Sourceval diag : 'a t -> 'a Csvec.t

diag m returns the diagonal of a sparse matrix as a sparse vector

Sourceval degrees : 'a t -> int array

degrees m returns a vector containing the degree of each vertex, ie the number of neighbors of each vertex. We do not count diagonal entries as a neighbor.

Sourceval to_inner_onehot : float t -> float t

to_inner_onehot generates a one-hot matrix, compressing the inner dimension.

Returns a matrix with the same size, the same CSR/CSC type, and a single value of 1.0 within each populated inner vector, at the index of the largest value of each inner vector.

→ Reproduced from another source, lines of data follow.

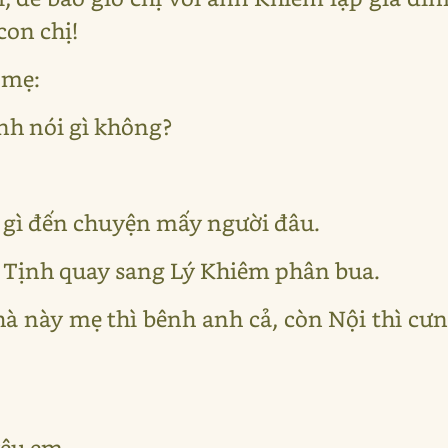
con chị!
 mẹ:
ình nói gì không?
ự gì đến chuyện mấy người đâu.
i Tịnh quay sang Lý Khiêm phân bua.
à này mẹ thì bênh anh cả, còn Nội thì cưng
yêu em.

Attributes, Derived, and Miscellaneous Functions

Sourceval is_csr : 'a t -> bool

is_csr m returns true if m is a CSR matrix.

Sourceval is_csc : 'a t -> bool

is_csc m returns true if m is a CSC matrix.

Sourceval max_outer_nnz : 'a t -> int

max_outer_nnz m returns the max number of nonzeros in any outer dimension in m

Sourceval get_storage : 'a t -> compressed_storage
Sourceval get_nrows : 'a t -> int
Sourceval get_ncols : 'a t -> int
Sourceval get_indptr : 'a t -> int Dynarray.t
Sourceval get_indices : 'a t -> int Dynarray.t
Sourceval get_data : 'a t -> 'a Dynarray.t
Sourceval pp : (Format.formatter -> 'a -> unit) -> Format.formatter -> 'a t -> unit

Default pretty-printer for sparse matrices

Sourceval show : (Format.formatter -> 'a -> unit) -> 'a t -> string

Default show for sparse matrices

Sourceval equal : ('a -> 'a -> bool) -> 'a t -> 'a t -> bool

Default equal function for sparse matrices

Sourceval copy : 'a t -> 'a t

copy m creates a copy of m, shallowly copying its inner Dynarrays.

In the case of primitive sparse matrices, this can be considered a deep copy.

Sourceval check_structure : int -> int -> int Dynarray.t -> int Dynarray.t -> (unit, string) Result.t

check_structure outer inner indptr indices checks the structure of CsMat components, ensuring:

  • indptr is of length outer_dim() + 1
  • indices and data have the same length, nnz == indptr[outer_dims()]
  • indices is sorted for each outer slice
  • indices are lower than inner_dims()
Sourceval print_float_matrix : float t -> unit

print_float_matrix m prints m to stdout.

Sourceval print_int_matrix : int t -> unit

print_int_matrix m prints m to stdout.